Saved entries
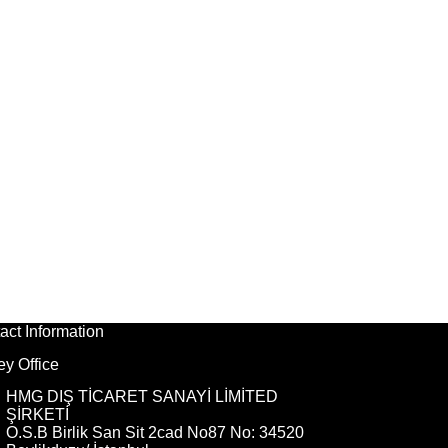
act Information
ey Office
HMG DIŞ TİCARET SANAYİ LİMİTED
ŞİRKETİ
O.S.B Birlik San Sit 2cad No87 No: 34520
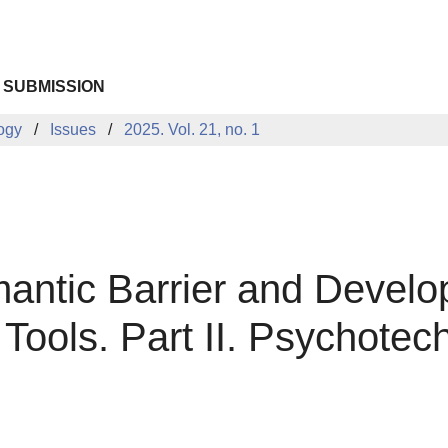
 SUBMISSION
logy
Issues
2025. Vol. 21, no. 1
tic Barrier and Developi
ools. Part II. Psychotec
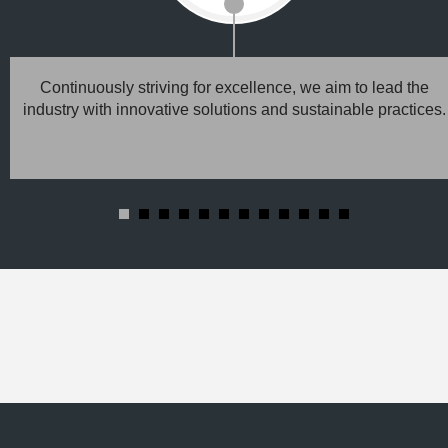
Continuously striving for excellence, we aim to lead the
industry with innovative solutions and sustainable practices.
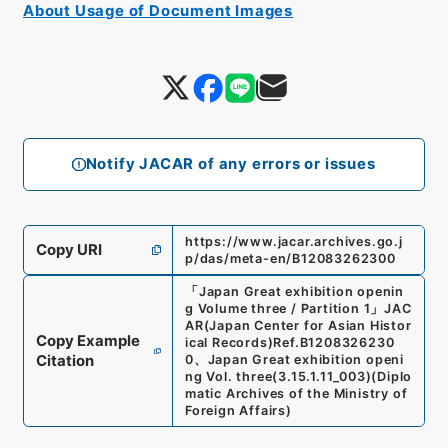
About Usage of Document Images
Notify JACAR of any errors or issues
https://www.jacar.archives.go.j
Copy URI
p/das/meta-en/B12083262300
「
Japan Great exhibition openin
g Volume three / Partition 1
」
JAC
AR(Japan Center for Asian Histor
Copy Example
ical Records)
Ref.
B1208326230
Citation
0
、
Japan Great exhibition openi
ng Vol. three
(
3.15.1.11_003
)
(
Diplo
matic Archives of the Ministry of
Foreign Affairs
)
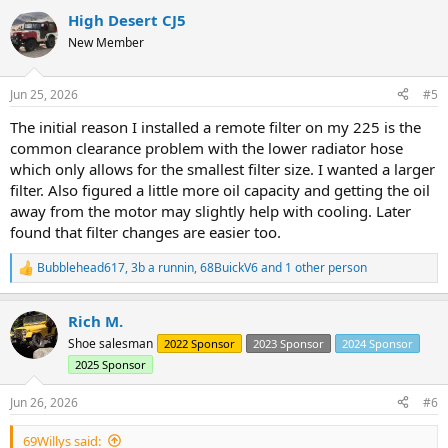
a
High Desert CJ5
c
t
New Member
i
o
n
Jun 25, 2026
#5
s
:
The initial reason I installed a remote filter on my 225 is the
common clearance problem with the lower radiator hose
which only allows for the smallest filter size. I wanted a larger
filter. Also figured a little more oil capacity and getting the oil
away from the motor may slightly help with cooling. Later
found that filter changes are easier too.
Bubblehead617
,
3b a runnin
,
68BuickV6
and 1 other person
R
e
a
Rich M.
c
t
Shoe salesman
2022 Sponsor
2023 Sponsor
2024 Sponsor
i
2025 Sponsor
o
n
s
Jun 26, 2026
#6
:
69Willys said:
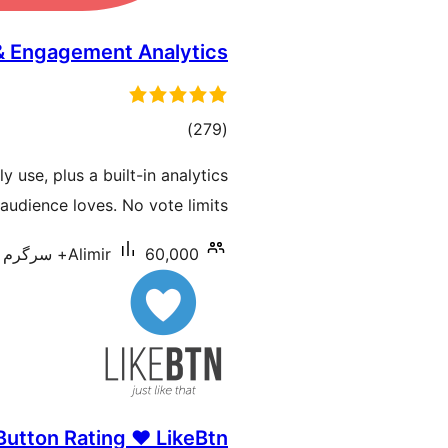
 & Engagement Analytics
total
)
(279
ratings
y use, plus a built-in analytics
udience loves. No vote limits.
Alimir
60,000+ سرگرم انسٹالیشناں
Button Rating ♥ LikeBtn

• PROBLEM STATEMENT:
Tell me how many lines of the records include the word "Japan", replying with the number alone.

• ANSWER:
3